72 First, many of the various causes of action in the Qiu proceeding overlap with respect to the same set of facts, such that there is only a small additional cost in pursuing the "company claims".
73 Secondly, it is forensically advantageous to the plaintiffs in the proceeding to pursue all available causes of action together.
74 Thirdly, Wingate is most unlikely to pursue the claims itself (or cause the receivers to do so). Indeed, it has stated that it will not.
75 Fourthly, the Commonwealth, as funder, is prepared to proceed in that manner.

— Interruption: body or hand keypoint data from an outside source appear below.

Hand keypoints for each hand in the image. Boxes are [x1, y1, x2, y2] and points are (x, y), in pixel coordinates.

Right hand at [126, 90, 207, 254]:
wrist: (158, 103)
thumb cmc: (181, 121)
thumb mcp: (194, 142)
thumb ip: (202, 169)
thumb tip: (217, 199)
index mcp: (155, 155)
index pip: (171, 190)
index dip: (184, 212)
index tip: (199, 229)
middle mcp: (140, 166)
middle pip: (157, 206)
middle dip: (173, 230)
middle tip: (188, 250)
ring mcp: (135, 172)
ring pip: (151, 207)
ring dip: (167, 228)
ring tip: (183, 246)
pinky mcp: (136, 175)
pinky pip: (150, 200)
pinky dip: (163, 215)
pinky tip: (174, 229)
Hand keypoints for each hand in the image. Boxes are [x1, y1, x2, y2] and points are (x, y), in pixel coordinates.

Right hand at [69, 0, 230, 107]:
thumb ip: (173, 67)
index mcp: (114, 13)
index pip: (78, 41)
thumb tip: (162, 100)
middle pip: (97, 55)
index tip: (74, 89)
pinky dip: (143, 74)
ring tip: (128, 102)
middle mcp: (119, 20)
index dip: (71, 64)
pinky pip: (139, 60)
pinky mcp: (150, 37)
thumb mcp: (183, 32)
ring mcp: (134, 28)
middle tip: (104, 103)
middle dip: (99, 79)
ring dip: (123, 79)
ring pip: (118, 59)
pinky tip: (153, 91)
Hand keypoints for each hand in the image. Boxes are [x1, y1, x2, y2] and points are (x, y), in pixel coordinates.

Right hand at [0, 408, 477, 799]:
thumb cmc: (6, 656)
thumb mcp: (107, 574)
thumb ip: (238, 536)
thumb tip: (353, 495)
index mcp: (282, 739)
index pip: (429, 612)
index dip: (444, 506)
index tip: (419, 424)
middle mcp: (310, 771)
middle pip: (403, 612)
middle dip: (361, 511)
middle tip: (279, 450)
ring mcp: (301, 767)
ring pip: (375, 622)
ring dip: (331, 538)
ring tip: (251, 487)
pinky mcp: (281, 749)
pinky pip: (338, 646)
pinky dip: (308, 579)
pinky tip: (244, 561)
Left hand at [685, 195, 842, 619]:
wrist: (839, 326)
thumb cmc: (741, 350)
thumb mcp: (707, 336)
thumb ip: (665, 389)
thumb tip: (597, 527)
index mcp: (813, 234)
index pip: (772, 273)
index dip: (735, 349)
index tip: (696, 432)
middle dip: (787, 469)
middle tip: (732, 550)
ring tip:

76 I accept that those reasons are compelling and favour the liquidators proceeding in the manner contemplated. However, because of the potential risk of criticism by unsecured creditors (if Wingate later seeks to assert that any proceeds of the claims fall within its security interest), the liquidators should have a judicial direction that they are justified in pursuing the claims. I note that despite having been given notice, Wingate has not sought to appear to oppose the relief sought by the liquidators. It has stated in correspondence that it does not consent to the liquidators pursuing "its" claims and that it does not relinquish its rights over its security or any potential claims may have, but it has done no more. It has not asserted that the liquidators require its consent. Absence of consent by the receivers would not disentitle the directors from pursuing the claims subject to the security: Deangrove Pty Ltd (Receivers and Managers Appointed) v Commonwealth Bank of Australia [2001] FCA 173; 108 FCR 77 at [40] per Sackville J. The same is true of the liquidators who have the power to bring legal proceedings in the name of the company (s 477(2)(a) of the Corporations Act), subject of course to the secured creditor's security interest in any proceeds in due course.